• [LISTED RECORDS]:
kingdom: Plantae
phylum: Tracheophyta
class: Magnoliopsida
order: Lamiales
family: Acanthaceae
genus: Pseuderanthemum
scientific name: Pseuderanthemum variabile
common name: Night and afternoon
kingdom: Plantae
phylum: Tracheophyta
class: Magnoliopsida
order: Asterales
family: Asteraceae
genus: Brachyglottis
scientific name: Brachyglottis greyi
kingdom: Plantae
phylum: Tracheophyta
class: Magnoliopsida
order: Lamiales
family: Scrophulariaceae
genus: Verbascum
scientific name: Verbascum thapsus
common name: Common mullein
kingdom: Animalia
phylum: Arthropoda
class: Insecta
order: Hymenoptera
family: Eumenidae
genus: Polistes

• [EXERCISE AIM]: Rewrite the lines above as a numbered list, from the line with "genus: Brachyglottis" to the line with "phylum: Arthropoda", both included, and skip any blank lines.

• [SOLUTION TO THE EXERCISE]:
1. genus: Brachyglottis
2. scientific name: Brachyglottis greyi
3. kingdom: Plantae
4. phylum: Tracheophyta
5. class: Magnoliopsida
6. order: Lamiales
7. family: Scrophulariaceae
8. genus: Verbascum
9. scientific name: Verbascum thapsus
10. common name: Common mullein
11. kingdom: Animalia
12. phylum: Arthropoda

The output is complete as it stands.